Cast a long to a function pointer?

Question

I have the following code:

long fp = ...
void (*ptr)(long, char*, char*) = fp;

The long fp is a correct function pointer, which comes in as a long. I am getting the standard "makes pointer from int without a cast" warning. I want to be able to compile with:

-std=iso9899:1990 -pedantic-errors

which turns that warning into an error. The question is: what is the correct cast?
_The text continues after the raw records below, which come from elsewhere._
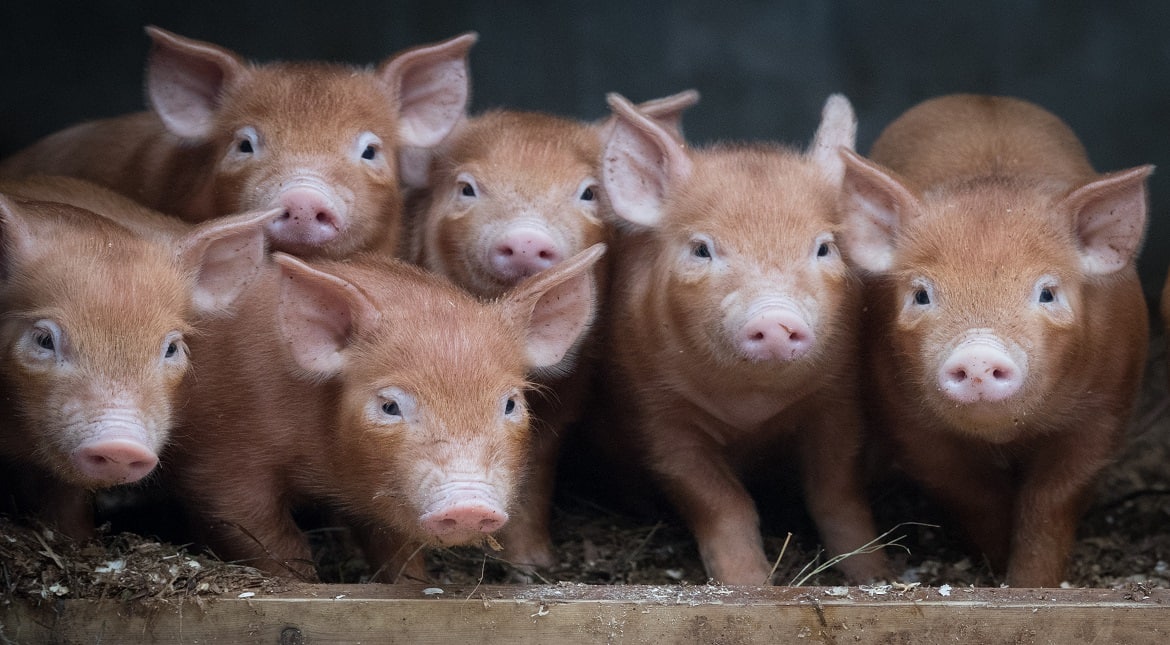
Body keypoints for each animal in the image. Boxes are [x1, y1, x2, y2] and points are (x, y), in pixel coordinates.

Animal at [164, 243, 604, 582]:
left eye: (511, 403)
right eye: (390, 405)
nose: (469, 507)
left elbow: (395, 548)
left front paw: (414, 583)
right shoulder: (222, 463)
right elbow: (274, 540)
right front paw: (306, 583)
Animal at [402, 90, 699, 572]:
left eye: (589, 193)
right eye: (466, 187)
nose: (526, 238)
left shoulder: (567, 397)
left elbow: (534, 472)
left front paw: (533, 565)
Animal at [594, 93, 889, 586]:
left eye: (824, 247)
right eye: (701, 249)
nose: (775, 317)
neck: (750, 407)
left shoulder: (838, 399)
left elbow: (836, 489)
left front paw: (875, 574)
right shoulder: (658, 414)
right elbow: (719, 500)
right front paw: (749, 584)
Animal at [838, 94, 1151, 587]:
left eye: (1047, 292)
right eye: (921, 294)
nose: (979, 355)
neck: (1005, 435)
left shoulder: (1107, 409)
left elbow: (1052, 500)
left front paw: (1030, 584)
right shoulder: (904, 416)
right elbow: (971, 490)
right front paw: (1002, 571)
I have tried various guesses, e.g.:

void (*ptr)(long, char*, char*) = (void)(*)(long, char*, char*) fp;

But can't seem to find the right one.

Answer 1

The "correct" cast is:

void (*ptr)(long, char*, char*) = (void (*)(long, char*, char*))fp;

Obviously, this can be tidied up with a suitable typedef.
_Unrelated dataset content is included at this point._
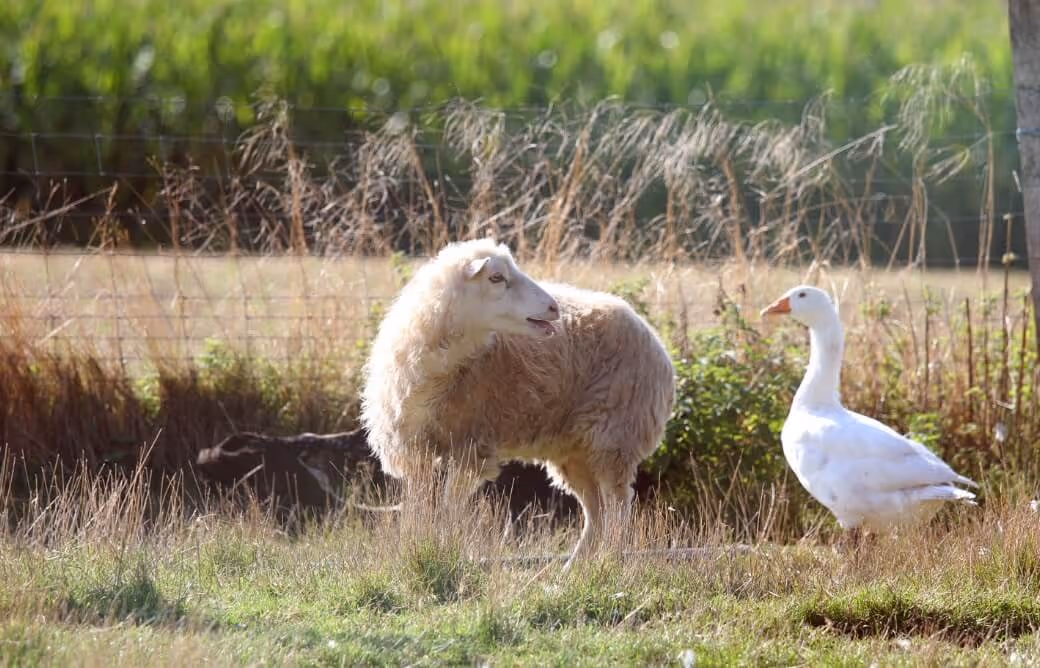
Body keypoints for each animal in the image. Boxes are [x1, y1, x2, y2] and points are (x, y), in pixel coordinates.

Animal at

But either way, the result of this is implementation-defined. If you can, avoid this, and maintain the pointer in a pointer type. Next best thing would be to use intptr_t if it's available.

Answer 2

Probably it's something like:

void (* ptr)(long, char, char *) = (void (*)(long, char, char *))fp;

but my suggestion is to use a typedef and forget about all this mess:

typedef void (* fnPtr)(long, char, char*);
fnPtr ptr = (fnPtr) fp;